# Exercise passage
::::::::::
How to look better in the buff

From cellulite tobruises, tackle below-the-neck troubles so that you can bare it all


Plagued with these bumps and lumps? Well, you are not alone.

According to Dr Eileen Tan, dermatologist at Eileen Tan Skin, Laser and Hair Transplant Clinic, about 85 per cent to 98 per cent of women are affected by cellulite.

Cellulite is generally caused by excess fat retention under the skin, which creates a dimpled or orange peel-like appearance.

Dr Cheong Wai Kwong, dermatologist at Specialist Skin Clinic, said unlike other fats in the body, these fat deposits are separated by bands of connective tissues in the deeper layer of the skin and form into pockets.

When you put on weight, these pockets of fat will expand and cause the skin surface to become irregular.

Water retention can also cause cellulite. When your body has poor circulation, it leads to the accumulation of water between your fat cells, which also results in the appearance of dimples on the skin's surface.

Presently, there are no easy ways to get rid of cellulite.

The best way to treat and prevent the formation of these annoying lumps is through diet and exercise.

You can also try going for treatments that improve your body's microcirculation, such as the Clarins Contour Shaper Treatment ($185 for 60 minutes).
::::::::::
# Information shown
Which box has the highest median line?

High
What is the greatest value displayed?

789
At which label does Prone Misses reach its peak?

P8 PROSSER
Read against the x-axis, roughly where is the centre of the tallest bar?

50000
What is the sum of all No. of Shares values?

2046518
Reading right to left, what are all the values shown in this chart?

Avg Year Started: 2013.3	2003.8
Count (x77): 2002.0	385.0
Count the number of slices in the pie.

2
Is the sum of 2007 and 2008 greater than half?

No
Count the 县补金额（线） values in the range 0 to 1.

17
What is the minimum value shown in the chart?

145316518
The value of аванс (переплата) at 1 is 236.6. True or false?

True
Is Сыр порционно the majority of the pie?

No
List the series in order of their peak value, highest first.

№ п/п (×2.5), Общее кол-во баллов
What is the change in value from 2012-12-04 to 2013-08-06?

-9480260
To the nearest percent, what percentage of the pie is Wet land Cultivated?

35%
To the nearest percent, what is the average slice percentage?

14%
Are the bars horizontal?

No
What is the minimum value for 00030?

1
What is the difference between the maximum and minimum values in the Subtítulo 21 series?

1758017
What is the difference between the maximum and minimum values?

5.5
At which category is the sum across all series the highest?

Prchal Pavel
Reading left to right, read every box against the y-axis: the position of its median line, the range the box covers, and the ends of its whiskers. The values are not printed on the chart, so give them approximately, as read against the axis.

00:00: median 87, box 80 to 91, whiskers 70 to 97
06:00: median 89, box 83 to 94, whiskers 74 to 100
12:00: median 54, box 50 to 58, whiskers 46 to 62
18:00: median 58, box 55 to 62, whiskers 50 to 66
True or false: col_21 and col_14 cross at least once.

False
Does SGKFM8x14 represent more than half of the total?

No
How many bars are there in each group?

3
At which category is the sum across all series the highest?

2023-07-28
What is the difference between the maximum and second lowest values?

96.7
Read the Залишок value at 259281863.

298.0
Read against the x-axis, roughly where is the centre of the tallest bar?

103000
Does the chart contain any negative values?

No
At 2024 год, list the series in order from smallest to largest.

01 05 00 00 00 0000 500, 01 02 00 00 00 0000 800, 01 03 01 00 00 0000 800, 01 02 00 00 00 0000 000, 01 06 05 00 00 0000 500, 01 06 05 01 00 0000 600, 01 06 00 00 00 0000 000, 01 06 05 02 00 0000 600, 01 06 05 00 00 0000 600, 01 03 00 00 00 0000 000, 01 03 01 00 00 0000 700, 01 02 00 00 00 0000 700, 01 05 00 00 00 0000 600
::::::::::
# Requirement
According to the article on cellulite, what share of women are affected by cellulite?

# Exercise response
About 85 per cent to 98 per cent of women.